On 18 June 2013 the Bryansk Regional Court rejected the applicant’s cassation appeal.
COMPLAINTS
The applicant complains about the failure to properly investigate her allegations of medical negligence. She relies on Articles 6 and 13 of the Convention.
QUESTIONS TO THE PARTIES
1. Has the forensic medical examination ordered by the decisions of the Novozybkovsky Interdistrict Prosecutor’s Office of 27 June 2011 and 13 August 2012 been carried out? The Government are requested to submit copies of all the relevant documents.

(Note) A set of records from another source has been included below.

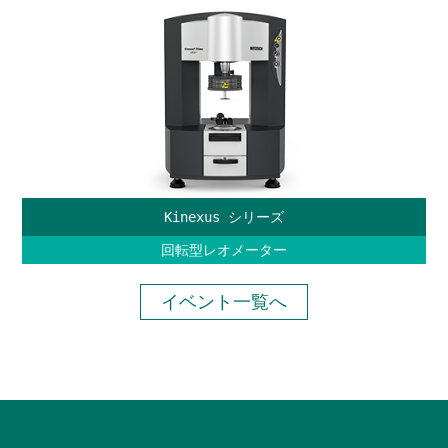
Kinexus シリーズ
回転型レオメーター
イベント一覧へ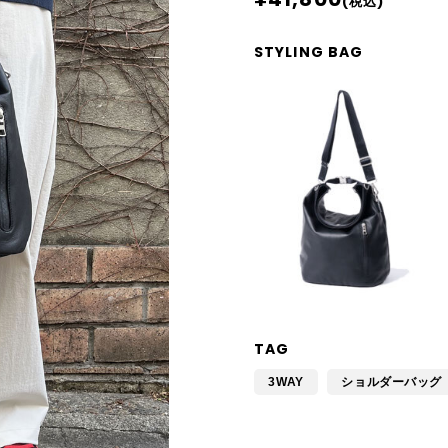
(税込)
STYLING BAG
TAG
3WAY
ショルダーバッグ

2. What is the progress of the investigation into the applicant’s allegations of medical negligence after the decision of the Novozybkovsky Interdistrict Prosecutor’s Office of 13 August 2012? The Government are requested to submit copies of all the relevant documents.
3. Having regard to the procedural protection from inhuman or degrading treatment (see paragraph 131 of Labita v. Italy [GC], no. 26772/95, ECHR 2000-IV), was the investigation in the present case by the domestic authorities in breach of Article 3 of the Convention?
4. Did the doctors of the Novozybkovsky Maternity Hospital in their capacity of public officials provide the applicant with the best possible care according to the applicable standards of medical care and the current level of development of medical science? If not, has there been a breach of Article 3 of the Convention?